PHH objects to the CID request for material already in possession of the CFPB

The CFPB is already in possession of some of the requested documents and other documents are easily accessible to them. State records, SEC records and HUD records are some of the documents CFPB already has access to.

PHH objects to the CID’s inclusion of:

“Agents, representatives, consultants attorneys, accountants, independent contractors and other persons working for on behalf of the foregoing.” Really, even the janitor is relevant? How about the attorney? Does this mean that when CFPB investigates you no longer have access to attorney/client privilege? Would you be able to reconstruct and contact every person who has worked for you in any capacity over the past 11 years?

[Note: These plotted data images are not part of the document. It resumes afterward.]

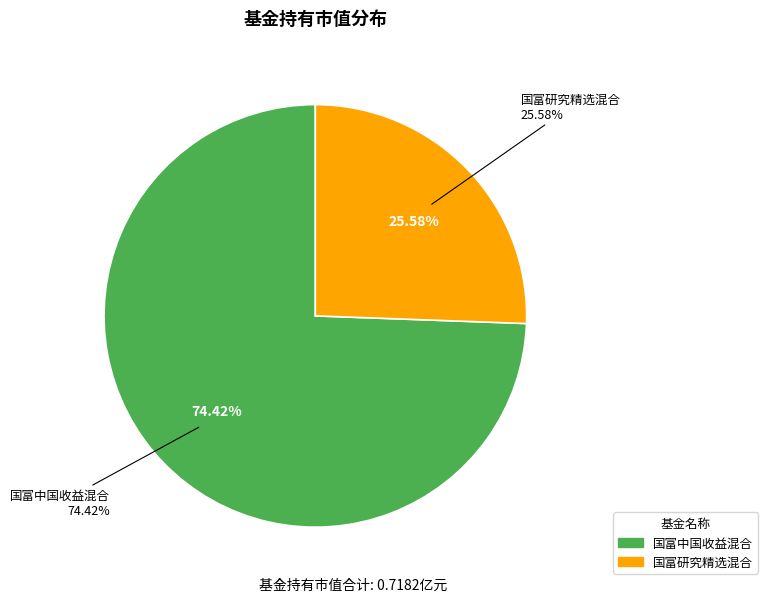

Which category has the smallest portion of the pie?

国富研究精选混合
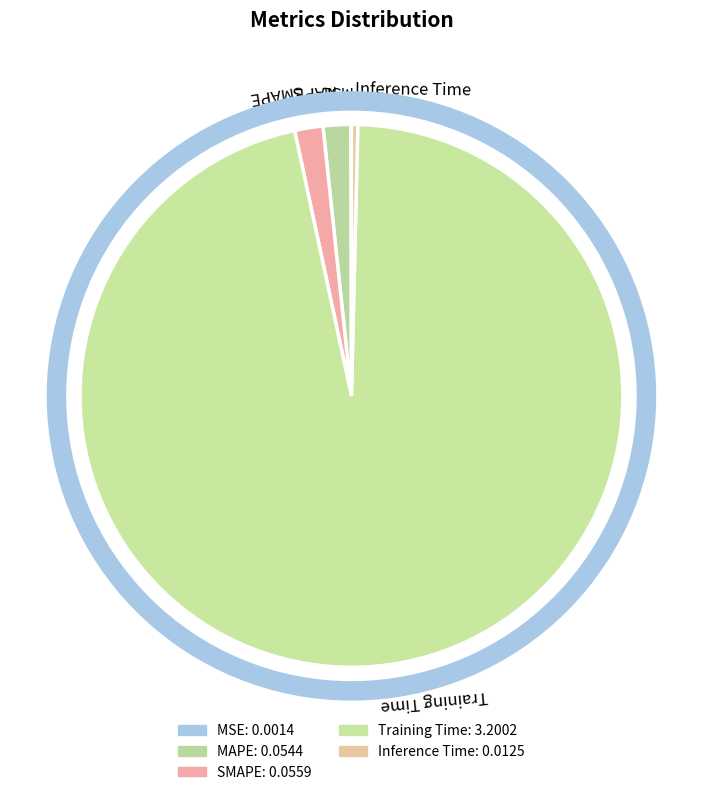

Which category has the biggest portion of the pie?

Training Time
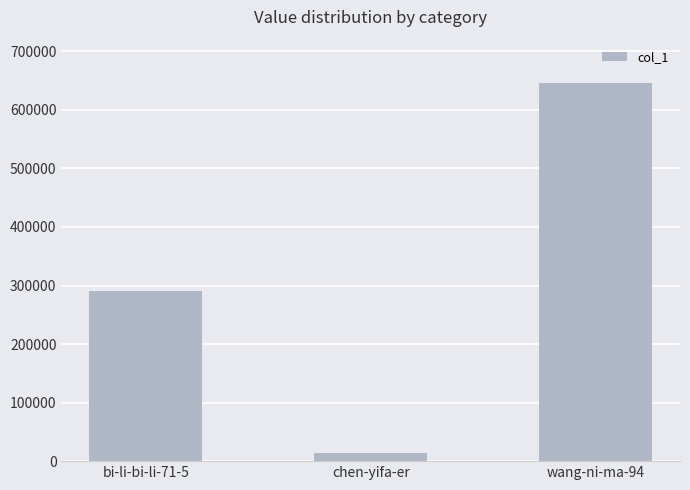

Rank the categories by value from highest to lowest.

wang-ni-ma-94, bi-li-bi-li-71-5, chen-yifa-er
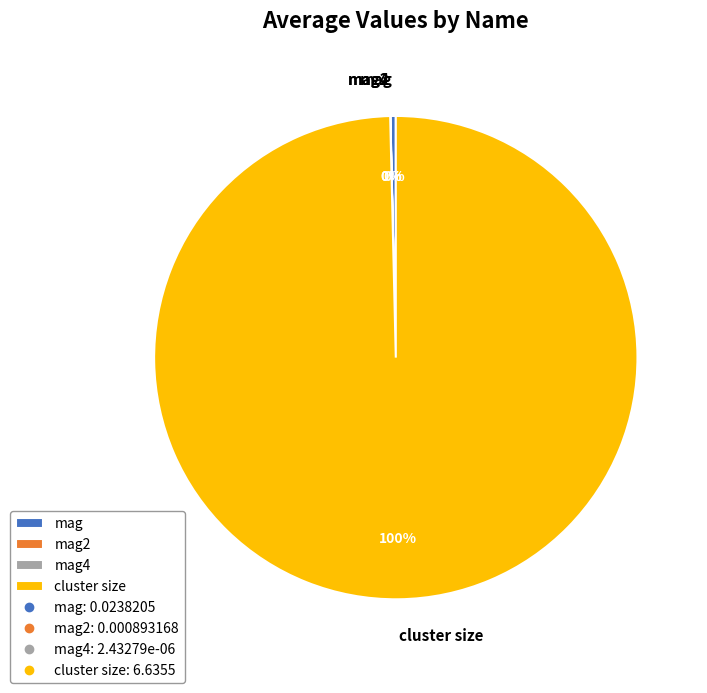

Do cluster size and mag together represent more than half of the pie?

Yes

The CFPB requested any routine procedures that might result in destruction of material or things that in any way could be potentially relevant. Seriously, how vague can you be? Potentially relevant to an undefined investigation? Routine procedures?

How about this for a CFPB request: a search of all email communications over a minimum 11 year period, perhaps longer. The CFPB wants a complete list of all current and former employees of any division of PHH having anything to do with mortgage insurance, the selection of mortgage insurance providers or oversight. In addition they want a description of each person’s job and the data existing in that person’s custody, now or in the past, a description of the volume and date range. All this had to be handed over to CFPB within 2 days.

What is especially upsetting is that all during this time PHH was in contact with CFPB trying to figure out what exactly they wanted. Instead they were found guilty of something, fined millions of dollars and prevented from doing business.

Think about all this for a moment. There is nothing about this process that allows for due process, nothing that assumes innocence until proven guilty. Over the past several years the CFPB has gotten away with this behavior because the businesses they picked on had to settle and pay the fine in order to preserve a hope of survival. Finally they picked on someone big enough to fight them.

Real estate agents and brokers should be watching this closely. If PHH looses, then we will have confirmation that following the law means nothing. Simply being in business becomes a risk, perhaps too risky.

All Americans should be watching this case. Due process and innocent until proven guilty are cornerstones of our justice system. We have always demanded the state specifically declare, with detail, alleged violations of law. General allegations, about vague wrong doing are not enough to destroy someone’s reputation, business or personal wealth. General searches of property by government in order to “find” a crime have never been acceptable. Adjudicating the allegation of wrong doing and demanding the accuser prove the allegations before issuing punishment is basic to our founding principles.